*** RECORDS

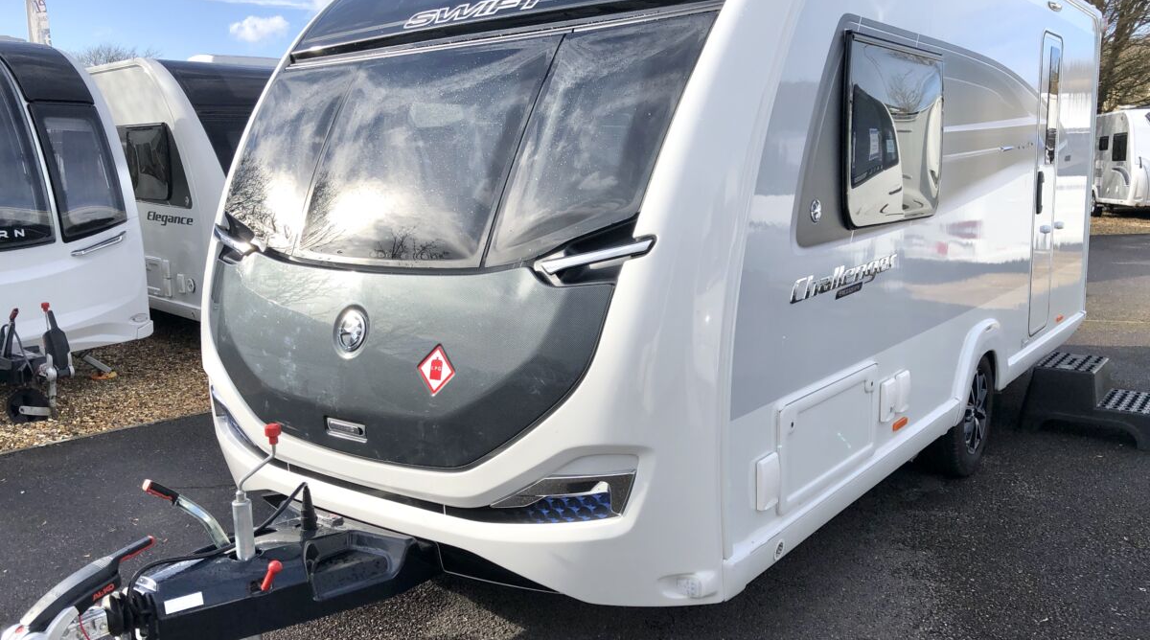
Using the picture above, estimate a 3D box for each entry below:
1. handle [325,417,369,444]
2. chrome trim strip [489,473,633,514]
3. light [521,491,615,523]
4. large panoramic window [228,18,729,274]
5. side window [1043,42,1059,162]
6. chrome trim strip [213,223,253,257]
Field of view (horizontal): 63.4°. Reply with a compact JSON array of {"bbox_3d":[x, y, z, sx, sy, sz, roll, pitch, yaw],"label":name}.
[{"bbox_3d":[-0.712,0.342,2.910,0.190,0.055,0.030,5,7,37],"label":"handle"},{"bbox_3d":[-0.032,0.458,2.526,0.430,0.145,0.070,2,10,24],"label":"chrome trim strip"},{"bbox_3d":[-0.021,0.504,2.520,0.265,0.095,0.050,2,10,24],"label":"light"},{"bbox_3d":[-0.507,-0.564,3.069,2.013,0.844,0.199,5,-9,37],"label":"large panoramic window"},{"bbox_3d":[2.811,-1.264,5.486,0.030,0.680,0.290,5,11,37],"label":"side window"},{"bbox_3d":[-1.282,-0.299,3.484,0.050,0.050,0.360,-9,23,-40],"label":"chrome trim strip"}]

******

■ ACTION ITEM: Please give the rows above as a numbered list, starting at the very first line and going on through the line that contains "Field of view". Skip any blank lines and leave out the pictures.

■ WRITTEN SOLUTION:
1. Using the picture above, estimate a 3D box for each entry below:
2. 1. handle [325,417,369,444]
3. 2. chrome trim strip [489,473,633,514]
4. 3. light [521,491,615,523]
5. 4. large panoramic window [228,18,729,274]
6. 5. side window [1043,42,1059,162]
7. 6. chrome trim strip [213,223,253,257]
8. Field of view (horizontal): 63.4°. Reply with a compact JSON array of {"bbox_3d":[x, y, z, sx, sy, sz, roll, pitch, yaw],"label":name}.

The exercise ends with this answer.